Facebook's Hokkien-English translator models

6 Likes

So there are 4 models, a set of Taigi to English and English to Taigi models trained using UnitY, and another two with S2UT (speech-to-unit translation). Both UnitY and S2UT are transformer-based models that divide audio into smaller acoustic units and have the ability to translate without a text transcript for the input audio. In the case of UnitY, the input is first translated to Mandarin text, and then fed into the model again with Taigi audio and Mandarin transcripts to generate the English audio.

I tried them out and they are pretty accurate. For Taigi I said something like “學語言尚重要ê是環境” and got something like “The most important thing when learning a language is the learning environment”. For English I said “We are having lunch at the German bakery today” and got “阮今仔日佇德國pháng店食中晝”.
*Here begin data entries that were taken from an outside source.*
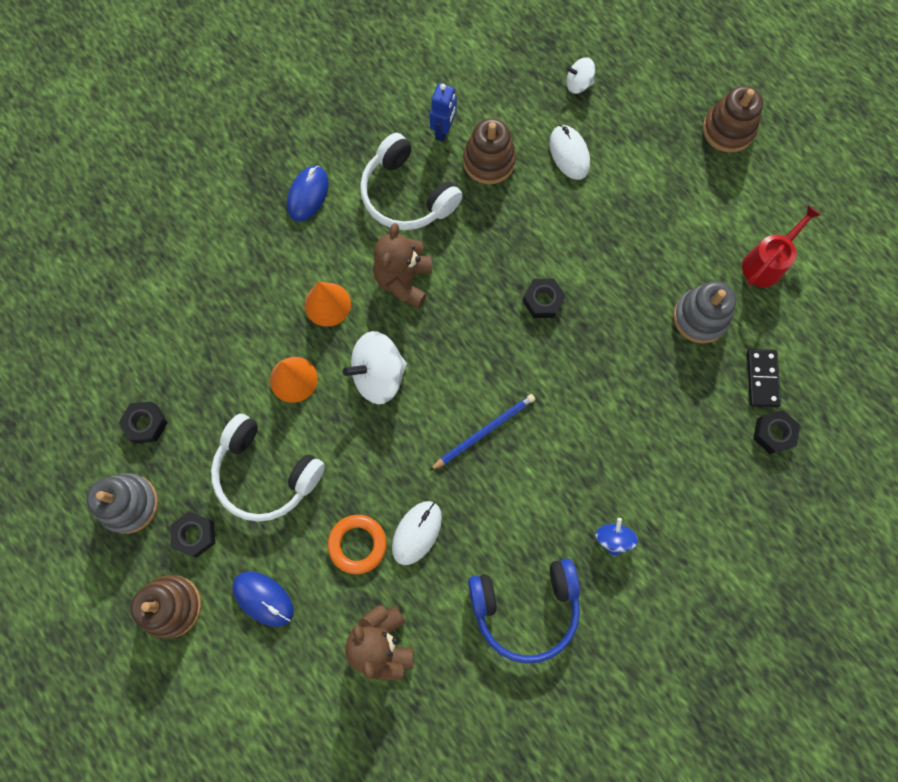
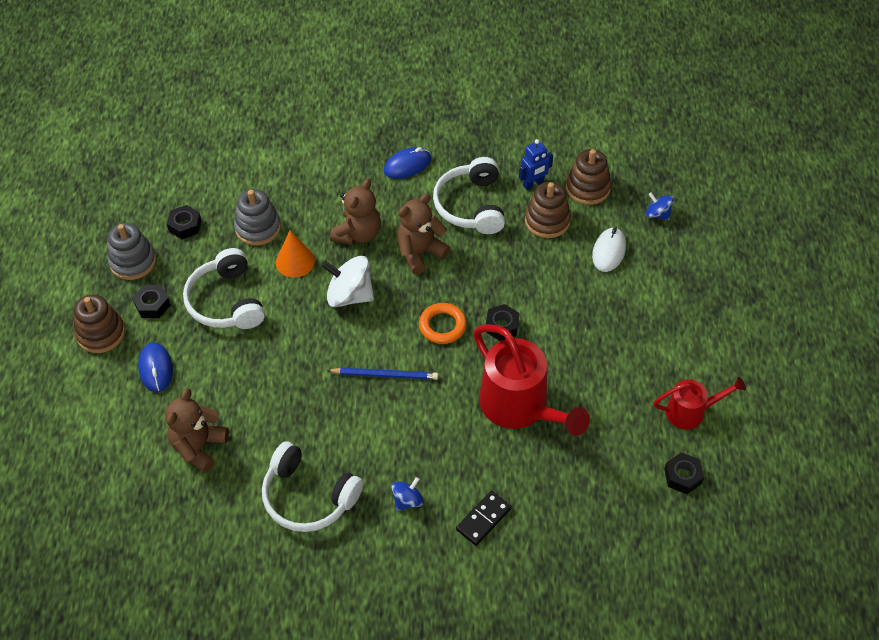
camera: 40 degrees right, 20 degrees down
(327, 304) = (358, 234): orange cone -> brown teddy bear
(357, 544) = (241, 381): orange ring -> orange ring (442, 326)
(416, 532) = (283, 401): white mouse -> none
(525, 607) = (308, 496): blue headphones -> white headphones
(578, 84) = (657, 214): white spinning top -> blue spinning top
(628, 370) = (521, 408): none -> red watering can
(700, 317) = (606, 412): grey stacking toy -> grey stacking toy (258, 228)
(728, 130) = (745, 310): brown stacking toy -> brown stacking toy (587, 188)
(762, 378) = (614, 481): black domino -> black domino (483, 519)
(773, 433) = (588, 521): black nut -> black nut (682, 476)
The only problem I have is that I could only play the result once, and the player for the result would be broken. I’m not sure if that’s just my Firefox on my phone, or if it’s broken like that for every browser.

Just saw this:

This would be really cool to see if it works. They mention multiple times Hokkien not having a written form but I thought Romaji was the most standard. It seems they’re using texts in Mandarin to fuel building the model which is a bit odd.

1 Like

This is pretty amazing. First time I’ve ever said that about something Facebook has done.

1 Like

Well it’s Meta now

A well-known Taigi scholar Phuann Kho-guân also tried out the models, and gave it a fairly positive review.

These are the sentences that he tried:

「我真佮意–汝,汝有佮意–我無?」
I like you very much. Do you like me?

「阿伯,gâu早!出來運動–hinnh?」
Uncle, good morning. Are you going to the game?

「即號頭路 sí-pē硬斗,我毋做!」
And this job is hard to do but I can’t do it.

The second sentence translated 運動 ūn-tōng as going to the game, which would usually mean going to exercise instead.